§ Exercise instructions
The answer must be every line of the records below that holds the word "size".
===== Data listing =====
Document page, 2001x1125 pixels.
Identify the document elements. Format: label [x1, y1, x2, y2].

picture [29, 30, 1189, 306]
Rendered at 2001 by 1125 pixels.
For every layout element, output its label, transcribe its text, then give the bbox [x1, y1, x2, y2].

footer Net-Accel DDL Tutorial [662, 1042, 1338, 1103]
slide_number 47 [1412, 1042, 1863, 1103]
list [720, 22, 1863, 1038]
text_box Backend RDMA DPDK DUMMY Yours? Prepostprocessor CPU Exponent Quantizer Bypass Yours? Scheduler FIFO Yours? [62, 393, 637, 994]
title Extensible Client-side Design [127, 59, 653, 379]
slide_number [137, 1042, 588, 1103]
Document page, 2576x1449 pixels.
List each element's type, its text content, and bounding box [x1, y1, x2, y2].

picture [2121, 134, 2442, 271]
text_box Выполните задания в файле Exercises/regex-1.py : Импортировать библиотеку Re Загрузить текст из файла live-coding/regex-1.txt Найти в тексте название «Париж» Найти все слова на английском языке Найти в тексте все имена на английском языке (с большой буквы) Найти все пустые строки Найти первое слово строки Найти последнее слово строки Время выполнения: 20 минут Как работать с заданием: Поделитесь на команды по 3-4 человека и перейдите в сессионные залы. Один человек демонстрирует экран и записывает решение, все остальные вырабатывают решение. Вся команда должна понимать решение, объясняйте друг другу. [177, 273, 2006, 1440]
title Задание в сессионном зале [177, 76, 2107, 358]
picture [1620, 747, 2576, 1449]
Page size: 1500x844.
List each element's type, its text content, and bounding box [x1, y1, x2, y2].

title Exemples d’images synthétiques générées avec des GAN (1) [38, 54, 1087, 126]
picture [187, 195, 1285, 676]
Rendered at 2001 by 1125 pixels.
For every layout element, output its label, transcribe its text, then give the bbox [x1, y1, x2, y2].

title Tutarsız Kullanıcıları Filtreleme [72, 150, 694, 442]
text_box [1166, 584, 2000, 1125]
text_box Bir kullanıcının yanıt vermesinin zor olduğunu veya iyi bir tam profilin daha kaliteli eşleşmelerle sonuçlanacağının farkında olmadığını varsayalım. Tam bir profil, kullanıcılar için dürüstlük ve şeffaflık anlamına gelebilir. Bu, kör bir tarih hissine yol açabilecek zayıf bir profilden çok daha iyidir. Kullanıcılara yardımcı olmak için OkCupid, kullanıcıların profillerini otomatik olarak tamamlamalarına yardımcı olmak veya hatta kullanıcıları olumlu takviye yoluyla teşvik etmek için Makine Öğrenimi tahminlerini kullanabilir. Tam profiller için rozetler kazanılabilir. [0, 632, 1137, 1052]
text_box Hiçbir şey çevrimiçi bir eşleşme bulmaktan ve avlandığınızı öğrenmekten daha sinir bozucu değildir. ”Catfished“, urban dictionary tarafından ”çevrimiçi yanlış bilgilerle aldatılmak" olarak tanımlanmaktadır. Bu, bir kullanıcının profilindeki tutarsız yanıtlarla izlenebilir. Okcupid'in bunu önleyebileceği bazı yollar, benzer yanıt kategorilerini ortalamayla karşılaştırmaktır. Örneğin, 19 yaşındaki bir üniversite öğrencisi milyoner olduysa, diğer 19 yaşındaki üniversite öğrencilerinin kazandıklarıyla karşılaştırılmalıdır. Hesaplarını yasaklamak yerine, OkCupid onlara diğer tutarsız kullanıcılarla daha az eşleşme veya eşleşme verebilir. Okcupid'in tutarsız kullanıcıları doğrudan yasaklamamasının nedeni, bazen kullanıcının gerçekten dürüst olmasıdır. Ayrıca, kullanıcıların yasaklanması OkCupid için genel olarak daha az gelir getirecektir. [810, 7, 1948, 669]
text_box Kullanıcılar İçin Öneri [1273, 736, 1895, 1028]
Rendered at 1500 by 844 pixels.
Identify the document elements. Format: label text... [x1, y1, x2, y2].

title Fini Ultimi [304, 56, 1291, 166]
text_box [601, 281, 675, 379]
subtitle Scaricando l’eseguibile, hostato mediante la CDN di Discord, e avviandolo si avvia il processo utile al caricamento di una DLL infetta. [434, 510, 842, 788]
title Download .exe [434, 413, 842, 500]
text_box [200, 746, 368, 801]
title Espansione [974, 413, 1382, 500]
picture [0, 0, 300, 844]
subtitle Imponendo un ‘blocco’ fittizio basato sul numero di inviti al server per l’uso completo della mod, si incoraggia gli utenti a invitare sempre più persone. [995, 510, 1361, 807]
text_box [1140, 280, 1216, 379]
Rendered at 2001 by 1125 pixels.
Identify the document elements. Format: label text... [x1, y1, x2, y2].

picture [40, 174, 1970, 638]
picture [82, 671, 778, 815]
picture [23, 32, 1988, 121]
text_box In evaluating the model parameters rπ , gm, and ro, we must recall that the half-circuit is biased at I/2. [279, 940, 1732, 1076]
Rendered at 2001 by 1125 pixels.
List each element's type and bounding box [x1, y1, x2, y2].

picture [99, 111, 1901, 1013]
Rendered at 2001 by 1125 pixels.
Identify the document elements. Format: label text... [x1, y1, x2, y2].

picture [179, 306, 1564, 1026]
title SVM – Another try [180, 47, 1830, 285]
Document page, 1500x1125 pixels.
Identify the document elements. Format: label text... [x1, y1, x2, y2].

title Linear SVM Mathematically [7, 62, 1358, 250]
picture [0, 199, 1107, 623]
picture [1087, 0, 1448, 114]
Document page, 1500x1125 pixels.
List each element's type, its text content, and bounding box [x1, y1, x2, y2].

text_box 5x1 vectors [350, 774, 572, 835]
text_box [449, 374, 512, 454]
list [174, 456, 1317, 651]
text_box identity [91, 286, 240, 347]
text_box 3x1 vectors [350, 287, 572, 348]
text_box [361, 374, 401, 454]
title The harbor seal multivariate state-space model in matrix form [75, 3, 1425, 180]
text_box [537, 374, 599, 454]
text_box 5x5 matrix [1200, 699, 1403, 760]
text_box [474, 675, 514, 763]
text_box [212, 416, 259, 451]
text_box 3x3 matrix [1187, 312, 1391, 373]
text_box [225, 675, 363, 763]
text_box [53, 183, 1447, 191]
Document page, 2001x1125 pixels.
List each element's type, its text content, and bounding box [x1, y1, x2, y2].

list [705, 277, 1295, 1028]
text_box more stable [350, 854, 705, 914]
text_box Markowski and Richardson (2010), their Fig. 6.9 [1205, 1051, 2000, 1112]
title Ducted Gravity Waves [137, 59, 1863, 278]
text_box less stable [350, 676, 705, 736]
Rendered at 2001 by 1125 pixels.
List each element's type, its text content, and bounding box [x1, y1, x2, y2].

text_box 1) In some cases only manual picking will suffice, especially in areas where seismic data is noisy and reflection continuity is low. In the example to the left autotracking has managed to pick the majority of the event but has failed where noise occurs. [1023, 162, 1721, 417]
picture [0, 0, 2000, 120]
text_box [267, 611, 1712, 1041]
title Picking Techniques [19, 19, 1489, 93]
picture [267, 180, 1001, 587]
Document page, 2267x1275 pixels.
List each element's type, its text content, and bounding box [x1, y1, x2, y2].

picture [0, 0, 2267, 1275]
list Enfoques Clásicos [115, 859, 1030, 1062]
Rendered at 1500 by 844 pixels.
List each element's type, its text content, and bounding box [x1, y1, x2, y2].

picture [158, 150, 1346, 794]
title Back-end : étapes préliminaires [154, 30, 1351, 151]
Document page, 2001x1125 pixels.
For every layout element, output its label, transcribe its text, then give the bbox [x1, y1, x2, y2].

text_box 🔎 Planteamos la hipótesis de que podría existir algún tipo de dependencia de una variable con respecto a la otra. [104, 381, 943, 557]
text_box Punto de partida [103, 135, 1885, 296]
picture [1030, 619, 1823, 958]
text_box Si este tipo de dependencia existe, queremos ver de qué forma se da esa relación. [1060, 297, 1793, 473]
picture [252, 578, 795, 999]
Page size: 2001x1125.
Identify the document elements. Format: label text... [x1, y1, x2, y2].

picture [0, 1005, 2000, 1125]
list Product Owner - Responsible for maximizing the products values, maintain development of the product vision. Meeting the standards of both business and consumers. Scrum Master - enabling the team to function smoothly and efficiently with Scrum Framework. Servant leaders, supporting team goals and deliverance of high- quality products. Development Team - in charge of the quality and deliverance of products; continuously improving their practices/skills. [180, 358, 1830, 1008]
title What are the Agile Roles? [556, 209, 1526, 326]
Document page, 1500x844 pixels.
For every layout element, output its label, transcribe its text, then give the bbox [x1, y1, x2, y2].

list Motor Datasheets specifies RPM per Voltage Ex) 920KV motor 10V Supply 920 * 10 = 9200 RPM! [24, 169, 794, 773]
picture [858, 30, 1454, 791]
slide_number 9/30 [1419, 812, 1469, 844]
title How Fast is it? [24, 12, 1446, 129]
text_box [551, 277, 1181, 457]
=====
§ Finished exercise
Page size: 1500x844.
Page size: 2001x1125.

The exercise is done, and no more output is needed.